Frank Furzki 07.02.2014 - 23:50:07

Von welchem Geld

wurde eigentlich die Reise bezahlt?

forumgott 07.02.2014 - 23:26:29

ach - die Stammtischler haben wieder Auslauf

@ ODERBÜRGERMEISTER: Nur mal so zur Info: Beim Nachguß der Dresdner Frauenkirchenglocken mussten gleich 6 Glocken neu gegossen werden, die wollten wohl nicht nach Dresden :) So ein Fehlguß passiert schon mal, vor allem bei einer Glocke vom Gewicht, welches 4 VW Golf entspricht, @ ACHMED NEWANTUK: WAYNE

Achmed Newantuk 07.02.2014 - 21:00:21

Vampire?

"Wir haben das 1371 geschafft und wir werden es auch heute schaffen". Mich fröstelt bei dieser Aussage.Die Vampire, die Unsterblichen scheinen unter uns.Einfach gruselig. Der Unsterbliche, der schon ewig Regierende und Verantwortung tragende sprach zukunftsweisende Worte. Worte für die Ewigkeit, deren Wahrheitsgehalt nur der Unsterbliche in Jahrhunderten auf deren Wahrheitsgehalt überprüfen kann. Wer waren die Anderen ca. 60 Unsterblichen?

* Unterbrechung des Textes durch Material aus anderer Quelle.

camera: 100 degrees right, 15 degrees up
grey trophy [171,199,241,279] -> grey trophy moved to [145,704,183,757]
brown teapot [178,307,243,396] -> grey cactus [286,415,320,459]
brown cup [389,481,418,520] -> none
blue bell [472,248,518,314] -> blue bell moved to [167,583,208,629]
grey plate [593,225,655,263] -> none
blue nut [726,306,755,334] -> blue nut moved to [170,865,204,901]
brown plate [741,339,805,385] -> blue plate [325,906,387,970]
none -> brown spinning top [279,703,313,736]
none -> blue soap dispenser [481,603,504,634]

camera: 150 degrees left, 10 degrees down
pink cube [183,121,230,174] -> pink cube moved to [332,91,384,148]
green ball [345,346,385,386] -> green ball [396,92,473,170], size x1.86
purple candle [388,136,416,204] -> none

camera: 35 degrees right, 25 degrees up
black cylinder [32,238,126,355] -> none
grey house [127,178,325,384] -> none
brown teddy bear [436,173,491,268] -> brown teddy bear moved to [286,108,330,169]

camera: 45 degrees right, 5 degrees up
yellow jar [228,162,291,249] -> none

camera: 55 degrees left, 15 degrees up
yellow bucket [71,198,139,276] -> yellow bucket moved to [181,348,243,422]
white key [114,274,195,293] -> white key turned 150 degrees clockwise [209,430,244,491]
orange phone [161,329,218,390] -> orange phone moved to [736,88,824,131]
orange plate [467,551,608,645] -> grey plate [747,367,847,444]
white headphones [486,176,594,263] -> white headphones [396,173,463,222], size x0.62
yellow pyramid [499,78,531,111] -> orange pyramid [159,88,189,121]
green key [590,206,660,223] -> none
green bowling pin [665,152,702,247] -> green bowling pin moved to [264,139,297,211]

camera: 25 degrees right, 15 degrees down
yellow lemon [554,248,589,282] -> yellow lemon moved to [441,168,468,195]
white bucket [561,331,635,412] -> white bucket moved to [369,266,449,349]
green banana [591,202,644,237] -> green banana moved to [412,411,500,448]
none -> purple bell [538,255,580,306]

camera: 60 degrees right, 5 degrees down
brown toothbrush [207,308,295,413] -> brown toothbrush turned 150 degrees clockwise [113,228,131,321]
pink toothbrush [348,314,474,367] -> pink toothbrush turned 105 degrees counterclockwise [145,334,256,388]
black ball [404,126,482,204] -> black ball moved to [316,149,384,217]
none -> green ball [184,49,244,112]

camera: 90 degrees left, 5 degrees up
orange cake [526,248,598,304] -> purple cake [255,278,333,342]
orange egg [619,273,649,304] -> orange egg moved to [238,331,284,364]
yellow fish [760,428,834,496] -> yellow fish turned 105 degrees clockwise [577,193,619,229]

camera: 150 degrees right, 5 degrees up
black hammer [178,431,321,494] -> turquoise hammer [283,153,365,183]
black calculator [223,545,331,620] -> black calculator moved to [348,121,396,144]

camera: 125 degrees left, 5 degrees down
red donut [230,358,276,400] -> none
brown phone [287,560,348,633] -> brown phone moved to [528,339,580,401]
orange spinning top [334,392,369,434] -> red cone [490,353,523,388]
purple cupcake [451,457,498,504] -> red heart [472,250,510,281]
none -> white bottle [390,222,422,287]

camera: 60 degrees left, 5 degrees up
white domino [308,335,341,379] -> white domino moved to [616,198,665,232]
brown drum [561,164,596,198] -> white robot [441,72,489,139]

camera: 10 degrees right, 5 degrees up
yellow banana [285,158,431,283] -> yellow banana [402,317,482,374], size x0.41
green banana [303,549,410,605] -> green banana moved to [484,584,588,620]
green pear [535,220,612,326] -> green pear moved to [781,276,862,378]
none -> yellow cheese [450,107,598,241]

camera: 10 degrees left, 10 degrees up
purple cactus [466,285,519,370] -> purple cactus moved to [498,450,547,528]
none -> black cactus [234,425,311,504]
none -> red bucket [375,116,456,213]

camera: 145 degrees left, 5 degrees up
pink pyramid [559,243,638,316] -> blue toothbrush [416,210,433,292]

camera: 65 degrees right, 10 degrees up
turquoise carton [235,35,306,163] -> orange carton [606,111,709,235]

Oderbürgermeister 07.02.2014 - 20:52:22

Böses Zeichen

Jetzt wehren sich schon die Glocken, wenn sie nach Frankfurt/Oder müssen. Da helfen nicht mal Wilkes Sprüche und Segen. Eigentlich braucht's nur ein Totenglöckchen im Rathaus. Wenigstens gab es eine schöne Reise und einen Zeitungsartikel.